O primeiro-ministro passará a ter um papel ainda mais reforçado?
A ativação do estado de calamidade pública implica a ativação do Plano Nacional de Emergência de Proteção Civil (PNEC). Ora, por lei, o diretor do PNEPC é o primeiro-ministro, o qual será substituído, nas suas faltas ou impedimentos, pelo ministro da Administração Interna. "Compete ao diretor assegurar a direção, coordenação e controlo do PNEP e das medidas excecionais de emergência, com vista a minimizar a perda de vidas e bens e os danos ao ambiente, assim como o restabelecimento, tão rápido quanto possível, das condições mínimas para a normalidade."
Quanto tempo pode durar o estado de calamidade pública?
Caberá ao Governo decidir. A resolução do Conselho de Ministros tem de determinar a sua duração. O que António Costa já disse permite pensar que, como o estado de emergência, terá uma periodicidade quinzenal, renovável ou não.
Quantos estados de exceção prevê Lei de Bases da Proteção Civil?
Três. Por ordem crescente de gravidade: estado de alerta, estado de contingência e estado de calamidade pública.

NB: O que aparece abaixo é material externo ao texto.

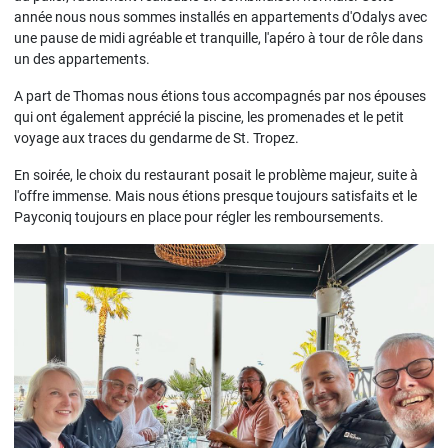
année nous nous sommes installés en appartements d'Odalys avec
une pause de midi agréable et tranquille, l'apéro à tour de rôle dans
un des appartements.
A part de Thomas nous étions tous accompagnés par nos épouses
qui ont également apprécié la piscine, les promenades et le petit
voyage aux traces du gendarme de St. Tropez.
En soirée, le choix du restaurant posait le problème majeur, suite à
l'offre immense. Mais nous étions presque toujours satisfaits et le
Payconiq toujours en place pour régler les remboursements.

O estado de sítio (o mais grave de todos) e o estado de emergência (aquele em que o país este desde 19 de março e que terminará dia 2 de maio) estão previstos numa outra lei.
O Estado continua a ter o poder de requisitar para si meios privados (como hospitais, por exemplo)?

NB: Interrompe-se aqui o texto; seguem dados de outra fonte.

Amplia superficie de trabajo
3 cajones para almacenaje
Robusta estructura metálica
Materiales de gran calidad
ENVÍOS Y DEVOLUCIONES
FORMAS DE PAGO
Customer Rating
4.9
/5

Pode. A lei diz que "a declaração da situação de calamidade implica o reconhecimento da necessidade de requisitar temporariamente bens ou serviços, nomeadamente quanto à verificação da urgência e do interesse público e nacional que fundamentam a requisição".
O Estado pode continuar a estabelecer limites à circulação?
Pode. Foi aliás o que aconteceu em Ovar, ainda ainda de ser aprovado o primeiro estado de emergência. Ao estabelecer uma cerca sanitária no concelho, o Governo no essencial proibiu entradas e saídas no concelho. Isto foi feito ao abrigo das normas que regulam o estado de calamidade pública.
As Forças Armadas terão um uso diferente?
Na prática será o mesmo. A lei prevê a sua utilização - no que a este caso interessa - como "reforço do pessoal civil nos campos da salubridade e da saúde, em especial na hospitalização e evacuação de feridos e doentes", "disponibilização de equipamentos e de apoio logístico para as operações", "reabilitação de infraestruturas" e "prestação de apoio em comunicações".